(Data records)
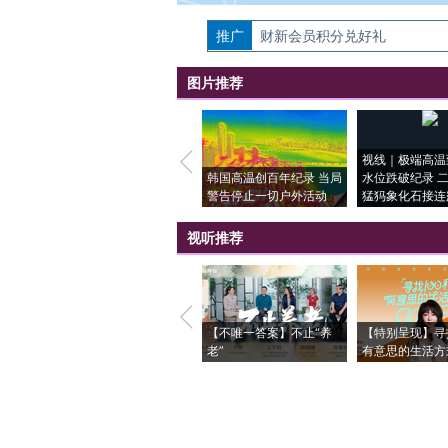
推广
如需刊登转载请点击右侧按钮，提交相关
财新会员积分兑好礼
图片推荐
视线｜极端高温
韩国高温创百年纪录 当局
水位跌破纪录 
警告停止一切户外活动
猛犸象化石接连
视听推荐
【不唯一答案】不止“养
【特别呈现】寻
老”
有意思的生活方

## PROBLEM DESCRIPTION
Output all the data, exactly, without images.

## SOLUTION TO THE PROBLEM
推广
如需刊登转载请点击右侧按钮，提交相关
财新会员积分兑好礼
图片推荐
视线｜极端高温
韩国高温创百年纪录 当局
水位跌破纪录 
警告停止一切户外活动
猛犸象化石接连
视听推荐
【不唯一答案】不止“养
【特别呈现】寻
老”
有意思的生活方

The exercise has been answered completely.